Je ne pense pas que la société devrait percevoir et discuter de cela comme d’une menace potentielle. Il est évident que nous devons mettre en place un système de réhabilitation socio-psychologique, mais imposer l’idée d’un danger venant des militaires aujourd’hui pourrait jouer en faveur de l’ennemi. Il ne faut pas oublier que nous sommes également en guerre de l’information. À présent, nous devons nous concentrer non pas sur les prédictions, mais sur la création de conditions, par exemple pour que les militaires amputés puissent acquérir de nouvelles professions ou retrouver leur ancien emploi. Et, avant tout, c’est à l’État de s’en préoccuper.
– Merci sincèrement pour cette interview ! Merci pour votre confiance ! Merci pour chaque jour passé au front et pour votre optimisme indomptable, qui est très inspirant !
Entretien par Svitlana Makhovska.
Des photographies provenant des archives personnelles de Volodymyr Mylko ont été utilisées dans la publication.
Cette publication est également disponible en Ukrainien.
Liens et notes
1. Unité militaire des Forces armées ukrainiennes spécialisée dans la formation du personnel pour les forces terrestres ukrainiennes.
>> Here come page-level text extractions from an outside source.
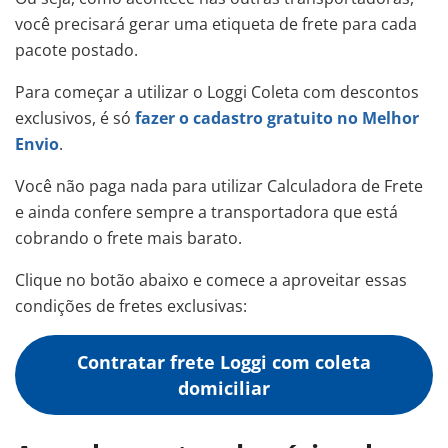
você precisará gerar uma etiqueta de frete para cada
pacote postado.
Para começar a utilizar o Loggi Coleta com descontos
exclusivos, é só
fazer o cadastro gratuito no Melhor
Envio
.
Você não paga nada para utilizar Calculadora de Frete
e ainda confere sempre a transportadora que está
cobrando o frete mais barato.
Clique no botão abaixo e comece a aproveitar essas
condições de fretes exclusivas:
Contratar frete Loggi com coleta
domiciliar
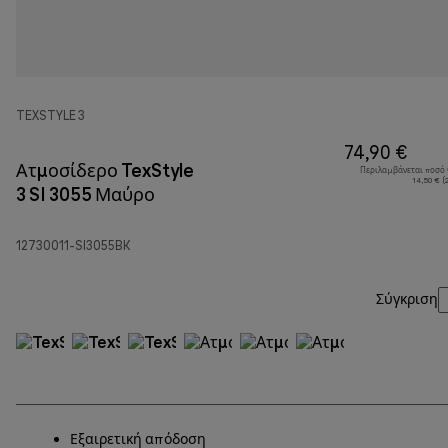
TEXSTYLE 3
74,90 €
Ατμοσίδερο TexStyle
Περιλαμβάνεται ποσό
14,50 € (
3 SI 3055 Μαύρο
12730011-SI3055BK
Σύγκριση
Εξαιρετική απόδοση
Nom complet – 169e Centre de formation « Desna » nommé d’après le prince Yaroslav le Sage (169 TC, unité militaire A0665). Situé dans la ville de Desna, région de Tchernihiv.
2. Robotyne – village dans la communauté urbaine de Tokmak, district de Polohyv, région de Zaporizhzhya.
3. Orikhiv – ville en Ukraine, le centre administratif de la communauté urbaine d’Orikhiv, district de Polohyv, région de Zaporizhzhya.